» **REQUIREMENT**:
Continue the passage on detecting SARS-CoV-2 without RNA extraction, starting after its final sentence.

» **TEXT FOR ANALYSIS**:
====
Studies have tested the use of direct nasopharyngeal samples (Beltrán-Pavez et al., 2020), or the use of a detergent-containing buffer for direct lysis (Smyrlaki et al., 2020) followed by rRT-PCR detection. However, there are several factors that can interfere in the direct detection of SARS-CoV-2. For instance, detection can be compromised as SARS-CoV-2 virus may not be stable in these solutions and the genome can be easily degraded by RNases (Wang et al., 2020). In this regard, our results showed that direct amplification without RNAse inhibitors significantly increased Ct values by an average of 3.59 cycles. Hence, the use of RNAse inhibitor helps protect the viral genome and preserve detection of the virus in samples with low viral loads. Furthermore, our study presents a direct detection technique that can preserve the sensitivity (100 %) and specificity (100 %) of rRT-PCR reactions when performed without dedicated extraction. This technique likely relies on the detection of RNA from cell-free virus in the sample matrices, and it can be used on nasopharyngeal and sputum samples, thereby eliminating the time and reagents necessary for RNA extraction. Additionally, the cost of RNA extraction using a commercial kit was 12.42 USD per sample in Ecuador at the time of the study, and the cost of RNase inhibitor was 0.22 USD per sample. Therefore, our direct technique represents a significant reduction in the costs of detection.
====
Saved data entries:
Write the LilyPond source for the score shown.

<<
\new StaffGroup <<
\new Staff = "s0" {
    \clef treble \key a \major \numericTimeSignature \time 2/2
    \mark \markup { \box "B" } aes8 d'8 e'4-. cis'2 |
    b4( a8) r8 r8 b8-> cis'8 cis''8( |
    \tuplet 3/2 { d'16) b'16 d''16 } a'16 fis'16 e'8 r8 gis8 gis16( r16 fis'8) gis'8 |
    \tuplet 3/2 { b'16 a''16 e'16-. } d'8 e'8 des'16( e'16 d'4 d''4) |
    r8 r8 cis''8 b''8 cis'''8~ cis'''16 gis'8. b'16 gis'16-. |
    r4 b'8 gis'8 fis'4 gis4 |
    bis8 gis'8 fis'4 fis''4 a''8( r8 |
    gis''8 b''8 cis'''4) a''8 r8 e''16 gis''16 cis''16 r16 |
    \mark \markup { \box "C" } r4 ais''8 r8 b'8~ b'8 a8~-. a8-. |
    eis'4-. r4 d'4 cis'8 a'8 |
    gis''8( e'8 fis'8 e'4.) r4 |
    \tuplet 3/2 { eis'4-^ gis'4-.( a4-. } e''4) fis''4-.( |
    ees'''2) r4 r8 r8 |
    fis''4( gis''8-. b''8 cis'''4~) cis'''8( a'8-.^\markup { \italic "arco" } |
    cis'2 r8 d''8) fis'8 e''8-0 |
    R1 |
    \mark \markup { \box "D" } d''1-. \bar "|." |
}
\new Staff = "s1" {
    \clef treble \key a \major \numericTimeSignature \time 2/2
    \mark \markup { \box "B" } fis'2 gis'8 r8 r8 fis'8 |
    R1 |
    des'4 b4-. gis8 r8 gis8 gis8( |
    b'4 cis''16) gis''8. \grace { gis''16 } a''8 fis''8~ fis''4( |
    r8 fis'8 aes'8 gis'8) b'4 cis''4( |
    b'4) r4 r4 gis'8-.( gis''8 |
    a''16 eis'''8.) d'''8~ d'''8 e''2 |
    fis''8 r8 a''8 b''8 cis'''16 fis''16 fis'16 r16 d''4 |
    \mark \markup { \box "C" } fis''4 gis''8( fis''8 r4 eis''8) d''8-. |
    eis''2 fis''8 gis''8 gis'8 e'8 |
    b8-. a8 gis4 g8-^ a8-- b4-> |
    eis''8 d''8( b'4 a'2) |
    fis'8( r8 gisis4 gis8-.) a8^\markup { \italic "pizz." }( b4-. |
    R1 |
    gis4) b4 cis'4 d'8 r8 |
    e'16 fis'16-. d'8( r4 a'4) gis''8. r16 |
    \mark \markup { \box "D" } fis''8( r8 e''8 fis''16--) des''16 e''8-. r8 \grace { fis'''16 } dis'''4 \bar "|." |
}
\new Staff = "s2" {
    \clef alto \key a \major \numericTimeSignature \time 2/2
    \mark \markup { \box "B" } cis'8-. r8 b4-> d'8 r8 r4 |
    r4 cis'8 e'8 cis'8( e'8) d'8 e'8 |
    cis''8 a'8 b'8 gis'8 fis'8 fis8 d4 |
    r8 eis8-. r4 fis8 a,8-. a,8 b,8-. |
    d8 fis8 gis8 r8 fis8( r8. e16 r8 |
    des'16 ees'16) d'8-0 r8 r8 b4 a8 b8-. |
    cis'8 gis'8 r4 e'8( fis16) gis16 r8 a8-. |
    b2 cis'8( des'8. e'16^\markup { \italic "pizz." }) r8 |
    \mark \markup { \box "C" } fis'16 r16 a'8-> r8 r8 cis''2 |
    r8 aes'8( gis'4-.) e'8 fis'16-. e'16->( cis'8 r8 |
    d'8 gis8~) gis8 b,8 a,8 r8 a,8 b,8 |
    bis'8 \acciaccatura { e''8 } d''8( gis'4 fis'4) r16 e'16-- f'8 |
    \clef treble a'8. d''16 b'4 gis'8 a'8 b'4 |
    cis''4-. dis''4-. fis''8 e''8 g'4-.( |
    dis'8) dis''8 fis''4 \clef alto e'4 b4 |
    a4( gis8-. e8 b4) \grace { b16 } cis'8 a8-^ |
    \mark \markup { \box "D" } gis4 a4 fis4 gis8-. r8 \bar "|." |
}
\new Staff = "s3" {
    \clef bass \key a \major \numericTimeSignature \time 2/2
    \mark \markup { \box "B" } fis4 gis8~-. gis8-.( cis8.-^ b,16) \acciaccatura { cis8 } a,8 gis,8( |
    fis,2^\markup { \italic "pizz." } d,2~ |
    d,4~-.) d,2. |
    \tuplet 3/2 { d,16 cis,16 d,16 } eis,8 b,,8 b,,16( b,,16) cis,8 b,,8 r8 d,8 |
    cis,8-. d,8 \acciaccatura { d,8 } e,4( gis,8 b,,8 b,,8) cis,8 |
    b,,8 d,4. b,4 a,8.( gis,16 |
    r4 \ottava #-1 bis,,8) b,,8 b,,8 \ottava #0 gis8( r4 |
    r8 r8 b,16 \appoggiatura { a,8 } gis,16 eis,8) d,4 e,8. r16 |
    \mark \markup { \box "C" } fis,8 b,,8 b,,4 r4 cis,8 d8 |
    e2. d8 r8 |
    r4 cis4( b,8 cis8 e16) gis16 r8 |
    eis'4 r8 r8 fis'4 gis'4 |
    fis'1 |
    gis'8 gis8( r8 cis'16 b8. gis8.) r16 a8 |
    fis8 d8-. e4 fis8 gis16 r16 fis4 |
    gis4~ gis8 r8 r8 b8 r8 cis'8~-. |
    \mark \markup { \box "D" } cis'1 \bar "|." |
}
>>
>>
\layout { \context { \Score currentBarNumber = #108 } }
====
» **EXPECTED OUTPUT**:
Several studies have tried different thermal shock protocols as an extraction-free technique to detect SARS-CoV-2 (Beltrán-Pavez et al., 2021; El-Kafrawy et al., 2021; Fomsgaard and Rosenstierne, 2020; Pearson et al., 2020; Smyrlaki et al., 2020). Based on these data, we tested two different thermal shock techniques. Our results showed that these techniques, regardless of the temperature or the duration, increased the Ct values by more than 2.9 cycles and had reduced sensitivity (below 90 %). Previous studies have reported sensitivity values ranging from 51 % (Beltrán-Pavez et al., 2021) to 91.4 % (Smyrlaki et al., 2020) when nasopharyngeal samples have been treated by thermal shock of 95 °C for 5 min. Considering such wide range of sensitivity, our study presented a sensitivity above average for this technique (88 % sensitivity for nasopharyngeal samples amplified by in-house rRT-PCR). Thermal shock cleaves RNA into shorter fragments (Kim et al., 2020; Smyrlaki et al., 2020), and a reduction of RNA copies has been detected after heat inactivation (Pastorino et al., 2020). Hence, samples with lower viral load at baseline suffer from RNA degradation during heating, which could end up reported as false-negative.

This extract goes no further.